Paragraph seven of Article VII of the trade agreement, also cited by the Government of Haiti, likewise fails to exempt tariff reductions granted by Haiti to products of the Dominican Republic from the most-favored-nation clause of the trade agreement. This paragraph reads as follows:

“The advantages now accorded or which may hereafter be accorded by the United States of America, its territories and possessions and the Panama Canal Zone to one another or to the Republic of Cuba shall be excepted from the operation of this Agreement. The provisions of this paragraph shall continue to apply in respect of any advantages now or hereafter accorded by the United States of America, its territories or possessions or the Panama Canal Zone to the Philippine Islands irrespective of any change that may take place in the political status of the Philippine Islands.”

This paragraph furnishes additional evidence that it was the intention of the negotiators of the trade agreement to make certain that all exceptions to the operation of the trade agreement would be expressly stated therein.

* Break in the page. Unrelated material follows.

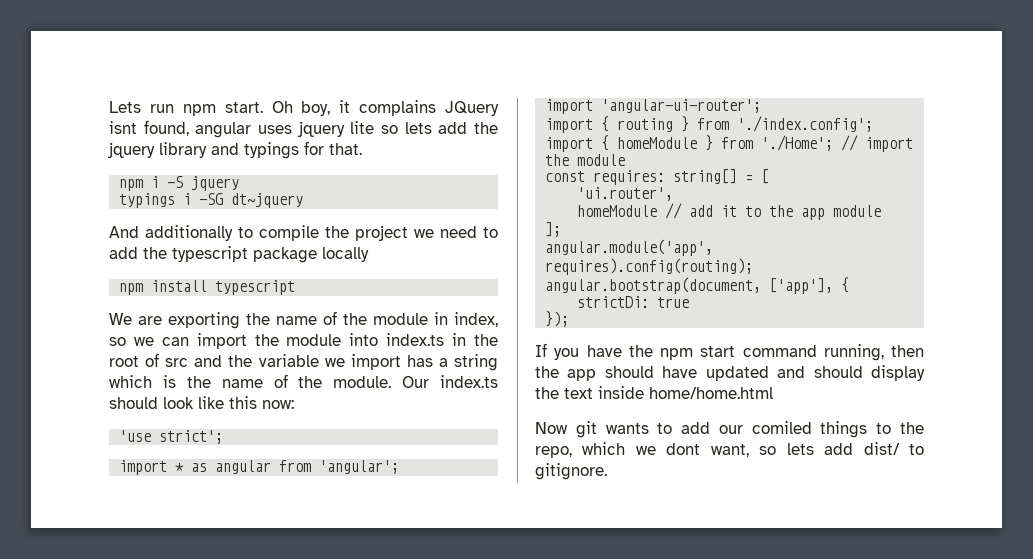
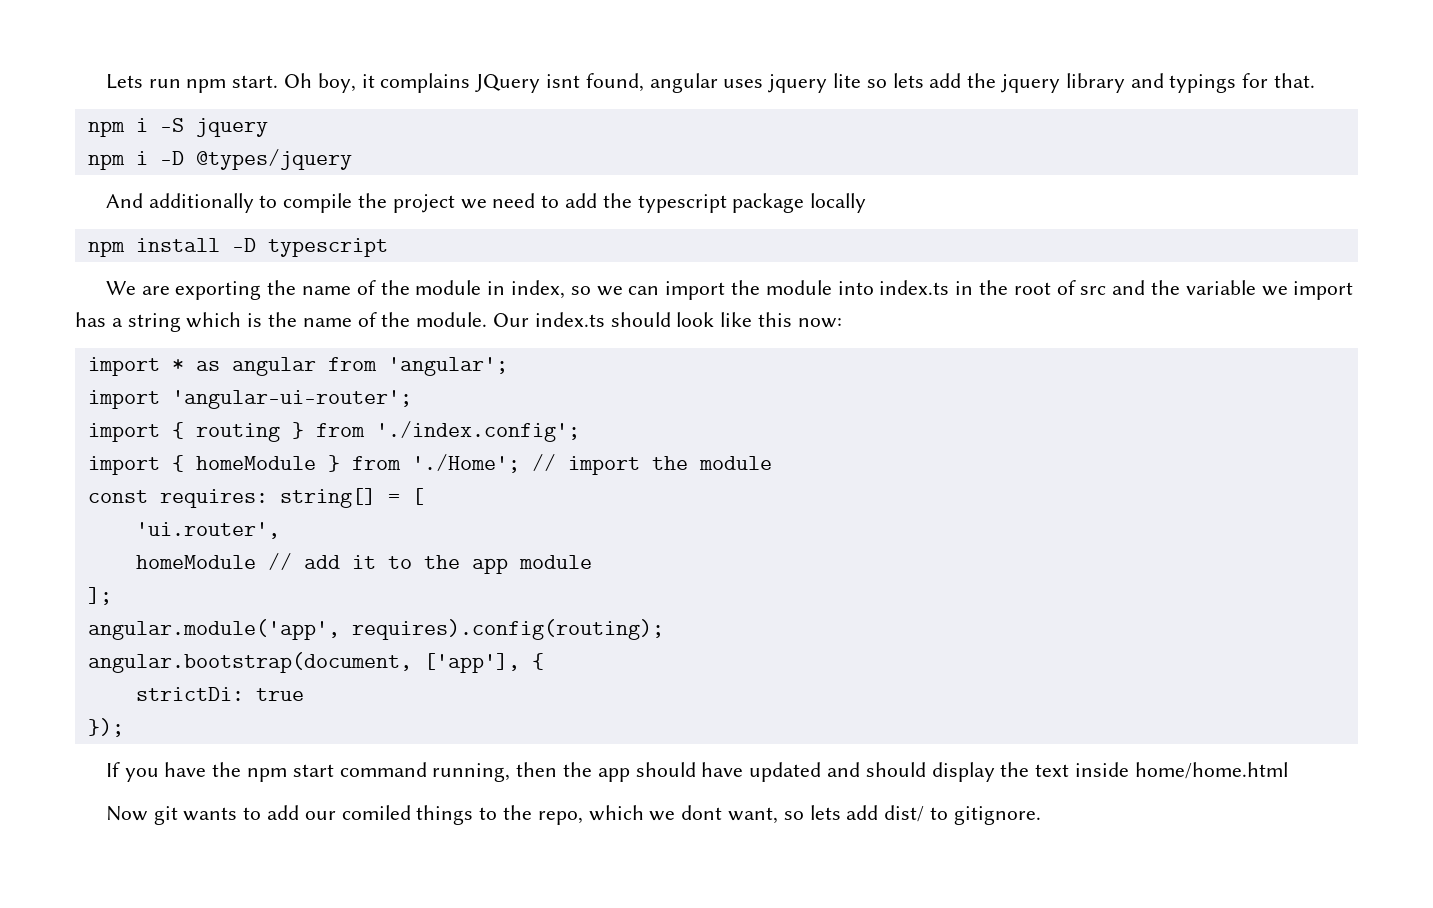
[119,193,304,208] typings i -SG dt~jquery -> [87,149,352,170] npm i -D @types/jquery
(208, 286) none -> [231,238,256,252] -D
[119,430,224,444] // 'use strict'; -> (842, 323) none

The failure to specify as an exception trade between contiguous countries, other than frontier traffic, therefore, is further evidence that there was no intention on the part of either Government to except such trade.

With regard to the recommendation of the Inter-American Financial and Economic Advisory Committee of September 18, 1941, relating to tariff preferences between contiguous countries, it will be recalled that recommendations of the Advisory Committee are not instruments having legal force and effect, and consequently do not automatically qualify the provisions of existing treaties or agreements between the Governments of the American republics. Each Government must decide to what extent and in what manner it wishes to adopt the recommendation in practice. The Governments of Haiti and the United States are not, therefore, released from their reciprocal obligations under the most-favored-nation provisions of the trade agreement in respect of trade between contiguous countries solely by virtue of the Advisory Committee’s recommendation.

To summarize, it is the view of the Government of the United States that trade between Haiti and the Dominican Republic is not excepted from the operation of the trade agreement between the United States and Haiti, either by provisions of the trade agreement [Page 365] itself or by virtue of the Advisory Committee’s recommendation, but on the contrary, that under the most-favored-nation provisions of the trade agreement, the United States is entitled to the benefit of such tariff reductions as may be granted by Haiti to products imported from the Dominican Republic or any other country.

Nevertheless, the Government of the United States recognizes the special situation of trade between Haiti and the Dominican Republic, and is now giving further study to the treaty under reference with a view to determining to what extent it would be warranted in waiving its rights under the most-favored-nation provisions of the trade agreement in the light of the recommendation of the Advisory Committee.

The Government of the United States will communicate further in this regard with the Government of Haiti as soon as possible.

  1. Not printed; see despatch No. 479, October 21, p. 353.
  2. Omissions indicated in the original memorandum.